Logistic_Regression_with_a_Neural_Network_mindset "wrongly classified"

Hi folks. I had a question about the lab “Logistic_Regression_with_a_Neural_Network_mindset”. In particular, running the cell labeled “# Example of a picture that was wrongly classified.”

With that header, I assumed it was expected itself to present such a case. Maybe we are supposed to go look for one? Because the default one, index 1, is once, twice, three times a cat:

  1. it looks like a cat to me
  2. it is labeled as a cat
  3. it is predicted as a cat

Example of a picture that was wrongly classified.

index = 1
plt.imshow(test_set_x[:, index].reshape((num_px, num_px, 3)))
print ("y = " + str(test_set_y[0,index]) + “, you predicted that it is a "” + classes[int(logistic_regression_model[‘Y_prediction_test’][0,index])].decode(“utf-8”) + “" picture.”)

y = 1, you predicted that it is a “cat” picture.

In other courses, there was code to scan for mismatches. I may put that in myself. But is this expected? Maybe it’s just luck that my model happened to categorize this one correctly? My percentages were normal.

My model in JSON:
cat_model.txt (658.1 KB)

I added this. First mismatching index was five, a butterfly:
indexes = [i for i in range(len(test_set_y[0])) if test_set_y[0,i] != int(logistic_regression_model[‘Y_prediction_test’][0,i])]
index = indexes[0]

I got the same result for test image 1 that you show, so I think what is happening here is just that they are just being lazy. Note that they say:

Using the code below (and changing the index variable) you can look at predictions on pictures of the test set.
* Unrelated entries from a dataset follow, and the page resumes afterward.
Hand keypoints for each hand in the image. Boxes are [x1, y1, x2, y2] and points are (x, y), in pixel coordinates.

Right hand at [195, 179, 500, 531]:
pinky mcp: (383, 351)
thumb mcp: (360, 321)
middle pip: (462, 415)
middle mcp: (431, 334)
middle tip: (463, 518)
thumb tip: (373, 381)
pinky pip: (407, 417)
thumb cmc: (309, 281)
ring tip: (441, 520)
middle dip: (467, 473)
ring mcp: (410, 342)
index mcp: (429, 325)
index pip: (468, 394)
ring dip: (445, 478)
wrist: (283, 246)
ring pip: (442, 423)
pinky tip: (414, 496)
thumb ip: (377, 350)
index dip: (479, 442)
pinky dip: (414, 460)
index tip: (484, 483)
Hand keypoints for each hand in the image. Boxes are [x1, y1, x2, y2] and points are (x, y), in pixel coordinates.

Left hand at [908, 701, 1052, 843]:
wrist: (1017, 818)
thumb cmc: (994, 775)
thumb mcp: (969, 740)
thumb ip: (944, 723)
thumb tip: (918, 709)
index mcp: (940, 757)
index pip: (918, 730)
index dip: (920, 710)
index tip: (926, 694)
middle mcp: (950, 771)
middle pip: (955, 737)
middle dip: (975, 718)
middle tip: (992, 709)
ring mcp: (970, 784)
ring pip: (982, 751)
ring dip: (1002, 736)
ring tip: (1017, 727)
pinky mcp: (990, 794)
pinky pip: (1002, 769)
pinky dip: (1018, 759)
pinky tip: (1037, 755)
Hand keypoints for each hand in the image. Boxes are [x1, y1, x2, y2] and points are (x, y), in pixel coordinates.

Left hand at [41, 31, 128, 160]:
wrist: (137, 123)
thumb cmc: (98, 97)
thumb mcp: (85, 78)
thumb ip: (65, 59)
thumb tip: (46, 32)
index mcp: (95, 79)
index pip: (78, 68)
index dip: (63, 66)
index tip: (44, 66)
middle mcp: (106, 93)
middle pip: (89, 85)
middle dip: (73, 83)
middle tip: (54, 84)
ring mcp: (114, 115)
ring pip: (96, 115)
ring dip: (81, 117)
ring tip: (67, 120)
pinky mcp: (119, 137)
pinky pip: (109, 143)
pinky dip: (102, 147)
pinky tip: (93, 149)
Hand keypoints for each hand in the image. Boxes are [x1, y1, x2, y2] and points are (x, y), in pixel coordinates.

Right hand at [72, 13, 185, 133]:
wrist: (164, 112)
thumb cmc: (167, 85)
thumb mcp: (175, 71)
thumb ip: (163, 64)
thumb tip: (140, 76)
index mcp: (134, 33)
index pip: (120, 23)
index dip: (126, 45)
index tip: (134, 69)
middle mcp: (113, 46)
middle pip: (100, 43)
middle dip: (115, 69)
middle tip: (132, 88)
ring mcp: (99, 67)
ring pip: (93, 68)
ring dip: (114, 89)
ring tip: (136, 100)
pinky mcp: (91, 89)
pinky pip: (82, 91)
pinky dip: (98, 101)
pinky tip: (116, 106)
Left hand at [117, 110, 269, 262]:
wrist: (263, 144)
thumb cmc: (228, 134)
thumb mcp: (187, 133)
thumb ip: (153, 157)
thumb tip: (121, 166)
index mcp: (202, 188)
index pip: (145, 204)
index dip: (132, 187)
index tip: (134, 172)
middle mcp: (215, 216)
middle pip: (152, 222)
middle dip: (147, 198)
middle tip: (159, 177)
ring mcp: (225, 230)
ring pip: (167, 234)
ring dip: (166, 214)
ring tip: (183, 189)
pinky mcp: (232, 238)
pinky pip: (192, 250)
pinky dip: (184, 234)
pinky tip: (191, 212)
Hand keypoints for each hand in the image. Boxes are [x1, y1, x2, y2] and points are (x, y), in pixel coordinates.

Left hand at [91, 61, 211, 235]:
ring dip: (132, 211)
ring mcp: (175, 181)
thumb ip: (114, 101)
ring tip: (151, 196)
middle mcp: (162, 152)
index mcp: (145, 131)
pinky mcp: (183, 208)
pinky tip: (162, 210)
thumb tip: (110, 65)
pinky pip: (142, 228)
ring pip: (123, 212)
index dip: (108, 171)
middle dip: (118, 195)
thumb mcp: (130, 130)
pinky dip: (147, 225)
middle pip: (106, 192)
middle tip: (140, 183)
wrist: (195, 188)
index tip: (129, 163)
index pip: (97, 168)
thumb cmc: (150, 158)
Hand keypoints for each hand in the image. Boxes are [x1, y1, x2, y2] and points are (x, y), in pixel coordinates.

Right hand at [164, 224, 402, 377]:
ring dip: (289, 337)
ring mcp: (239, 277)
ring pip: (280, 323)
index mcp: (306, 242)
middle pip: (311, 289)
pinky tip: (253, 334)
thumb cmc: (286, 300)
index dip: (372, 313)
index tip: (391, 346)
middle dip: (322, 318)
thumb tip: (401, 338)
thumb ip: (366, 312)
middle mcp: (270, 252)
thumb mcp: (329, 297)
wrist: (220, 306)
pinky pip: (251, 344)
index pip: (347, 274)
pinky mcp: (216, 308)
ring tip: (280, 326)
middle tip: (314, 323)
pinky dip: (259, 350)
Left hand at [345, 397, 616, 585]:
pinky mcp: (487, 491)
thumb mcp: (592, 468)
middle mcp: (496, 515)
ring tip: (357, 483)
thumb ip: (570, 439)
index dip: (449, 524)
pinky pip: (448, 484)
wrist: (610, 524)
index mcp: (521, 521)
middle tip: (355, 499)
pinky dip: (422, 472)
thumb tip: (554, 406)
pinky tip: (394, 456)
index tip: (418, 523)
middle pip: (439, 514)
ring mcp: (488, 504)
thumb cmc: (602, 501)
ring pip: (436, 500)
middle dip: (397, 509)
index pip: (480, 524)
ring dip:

So it looks like they are expecting you to do the work of finding a sample for which the prediction is incorrect. It would be simple enough for them to write the code to select incorrect predictions. Or at the very least they could change the index given to one that is known to be incorrect. Maybe in some earlier incarnation of this assignment index = 1 was actually incorrectly predicted. I’ll file an enhancement request suggesting that.

I had noticed this before, but didn’t take any action on it. Thanks for bringing it to everyone’s attention!